TEXTAUSZUG.
+ + + + +
Das Landgericht verurteilte den Angeklagten wegen unerlaubter Einfuhr von Betäubungsmitteln in nicht geringer Menge in Tateinheit mit Beihilfe zum unerlaubten Handeltreiben mit Betäubungsmitteln in nicht geringer Menge zu einer Freiheitsstrafe von fünf Jahren und drei Monaten.

Der 2. Strafsenat des BGH hob das Urteil - auch hinsichtlich der nicht revidierenden Mitangeklagten - im Strafausspruch auf und verwies die Sache an eine andere Kammer des Landgerichts zurück. Er bemängelt die Festlegung der nicht geringen Menge bei 4,5 g Morphinhydrochlorid, ohne dass eine Feststellung zur Art des verfahrensgegenständlichen Opiumprodukte erfolgt ist. Wegen der unterschiedlichen Applikationsformen von Opium und der sich daraus ergebenden unterschiedlichen Gefährlichkeit des Betäubungsmittels sei dies aber erforderlich. Die Entscheidungsgründen lauten u.a. wie folgt:

„Während die auf die Sachrüge veranlasste Überprüfung des Schuldspruchs keinen Rechtsfehler zum Nachteil des Angeklagten ergeben hat, hält der Strafausspruch rechtlicher Nachprüfung nicht stand. Nach den Urteilsgründen bleibt offen, auf welcher Grundlage die Strafkammer festgelegt hat, dass 4,5 g Morphinhydrochlorid bei den sichergestellten Betäubungsmitteln eine nicht geringe Menge im Sinne des § 30 Abs. 1 Nr. 4 BtMG darstellen.
+ + + + +
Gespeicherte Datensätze
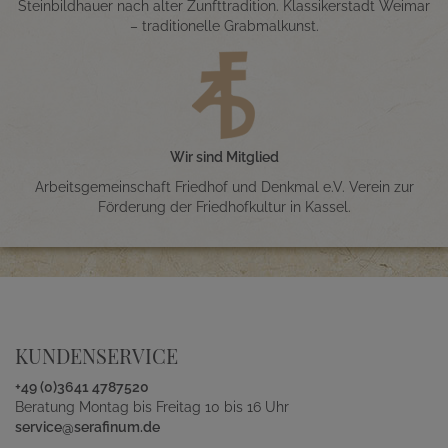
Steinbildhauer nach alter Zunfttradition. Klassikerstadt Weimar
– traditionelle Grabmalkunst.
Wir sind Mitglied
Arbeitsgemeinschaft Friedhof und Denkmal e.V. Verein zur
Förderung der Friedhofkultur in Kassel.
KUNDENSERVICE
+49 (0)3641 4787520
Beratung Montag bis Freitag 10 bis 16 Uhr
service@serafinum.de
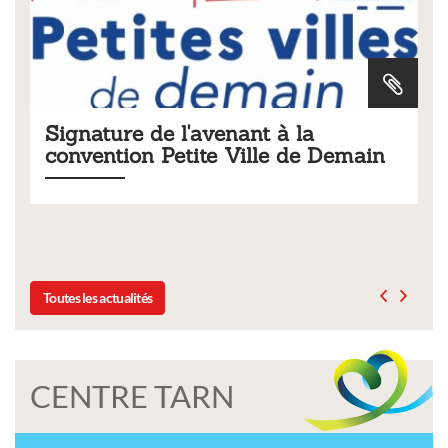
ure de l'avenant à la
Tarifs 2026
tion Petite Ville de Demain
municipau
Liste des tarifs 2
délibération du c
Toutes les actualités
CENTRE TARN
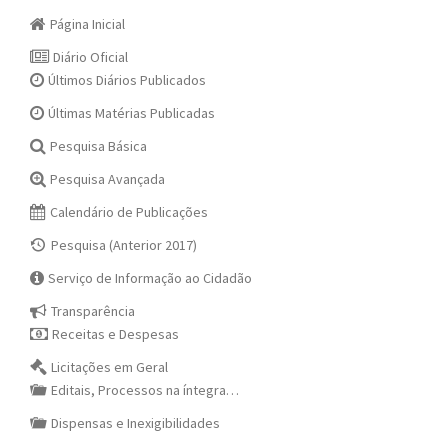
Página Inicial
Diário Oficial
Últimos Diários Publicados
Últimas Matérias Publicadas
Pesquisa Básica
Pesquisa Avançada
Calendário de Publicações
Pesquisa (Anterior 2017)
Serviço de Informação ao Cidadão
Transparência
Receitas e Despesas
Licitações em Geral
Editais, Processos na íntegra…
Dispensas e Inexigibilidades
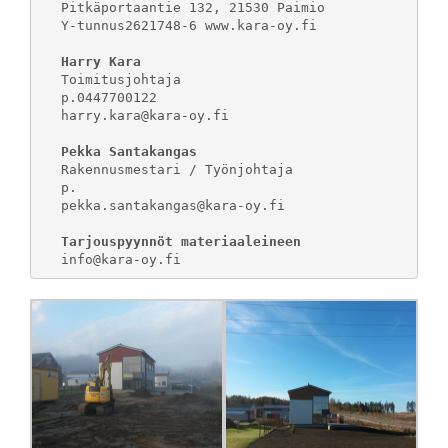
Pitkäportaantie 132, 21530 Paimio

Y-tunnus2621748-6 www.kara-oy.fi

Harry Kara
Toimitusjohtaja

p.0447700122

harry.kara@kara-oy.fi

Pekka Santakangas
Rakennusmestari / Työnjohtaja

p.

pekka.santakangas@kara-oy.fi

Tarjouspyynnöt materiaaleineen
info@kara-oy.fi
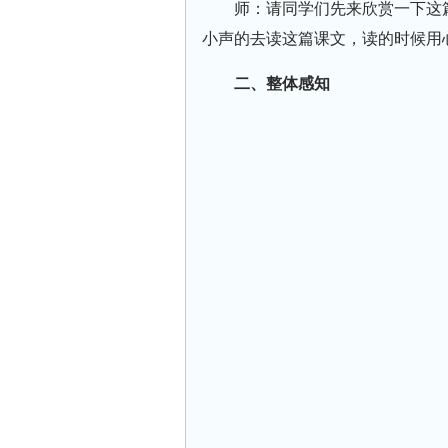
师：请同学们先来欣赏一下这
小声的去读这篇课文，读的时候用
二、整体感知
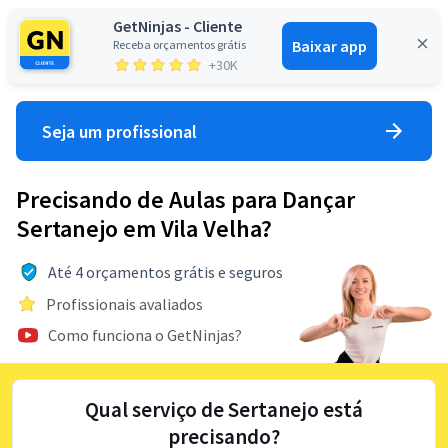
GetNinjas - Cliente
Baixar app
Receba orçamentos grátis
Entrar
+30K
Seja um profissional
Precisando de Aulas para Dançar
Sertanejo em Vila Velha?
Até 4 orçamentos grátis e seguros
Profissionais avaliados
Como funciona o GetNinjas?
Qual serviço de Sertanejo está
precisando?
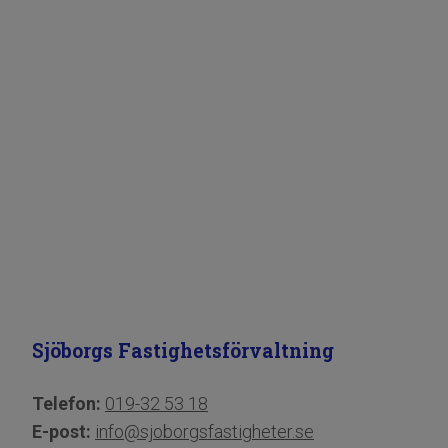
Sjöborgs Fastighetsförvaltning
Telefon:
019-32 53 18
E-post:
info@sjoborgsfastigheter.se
+ + + + +
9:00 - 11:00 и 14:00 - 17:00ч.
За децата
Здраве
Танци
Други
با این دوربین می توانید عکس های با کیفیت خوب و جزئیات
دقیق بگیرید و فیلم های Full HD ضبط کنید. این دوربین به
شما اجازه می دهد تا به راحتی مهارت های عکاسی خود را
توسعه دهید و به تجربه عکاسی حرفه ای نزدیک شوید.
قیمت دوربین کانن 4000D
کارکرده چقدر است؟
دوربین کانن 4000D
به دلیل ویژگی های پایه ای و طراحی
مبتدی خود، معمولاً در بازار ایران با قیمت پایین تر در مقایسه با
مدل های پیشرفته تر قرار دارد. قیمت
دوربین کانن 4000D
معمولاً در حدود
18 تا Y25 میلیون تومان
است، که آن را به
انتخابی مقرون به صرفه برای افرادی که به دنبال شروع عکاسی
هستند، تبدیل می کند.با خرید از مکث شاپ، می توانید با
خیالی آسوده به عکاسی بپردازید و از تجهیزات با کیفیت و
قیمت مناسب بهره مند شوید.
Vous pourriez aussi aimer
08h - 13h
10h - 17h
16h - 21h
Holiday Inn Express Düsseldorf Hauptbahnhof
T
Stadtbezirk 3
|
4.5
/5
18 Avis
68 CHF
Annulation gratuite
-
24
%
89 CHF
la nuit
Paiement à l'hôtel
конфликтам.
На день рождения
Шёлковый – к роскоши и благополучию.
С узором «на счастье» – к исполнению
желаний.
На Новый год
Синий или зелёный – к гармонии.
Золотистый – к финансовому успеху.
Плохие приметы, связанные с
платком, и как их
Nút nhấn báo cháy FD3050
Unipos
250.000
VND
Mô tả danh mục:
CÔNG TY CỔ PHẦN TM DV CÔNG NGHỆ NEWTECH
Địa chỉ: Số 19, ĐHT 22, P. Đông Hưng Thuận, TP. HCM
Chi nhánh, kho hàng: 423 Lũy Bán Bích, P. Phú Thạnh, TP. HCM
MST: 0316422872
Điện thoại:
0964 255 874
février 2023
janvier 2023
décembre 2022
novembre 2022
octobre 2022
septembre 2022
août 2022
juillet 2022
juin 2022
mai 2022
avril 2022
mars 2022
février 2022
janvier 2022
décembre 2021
+ + + + +
AUFGABE.
Stimmen die folgenden Aussagen mit dem Textauszug zur BGH-Entscheidung überein? Antworte jeweils mit Ja oder Nein und zitiere die entscheidenden Worte des Textes wörtlich.
(a) Das Landgericht verhängte eine Freiheitsstrafe von fünf Jahren und drei Monaten.
(b) Der BGH hob auch den Schuldspruch auf.
(c) Die Sache wurde an dieselbe Kammer des Landgerichts zurückverwiesen.

LÖSUNG.
(a) Ja: „zu einer Freiheitsstrafe von fünf Jahren und drei Monaten“
(b) Nein: „die auf die Sachrüge veranlasste Überprüfung des Schuldspruchs keinen Rechtsfehler zum Nachteil des Angeklagten ergeben hat“
(c) Nein: „verwies die Sache an eine andere Kammer des Landgerichts zurück“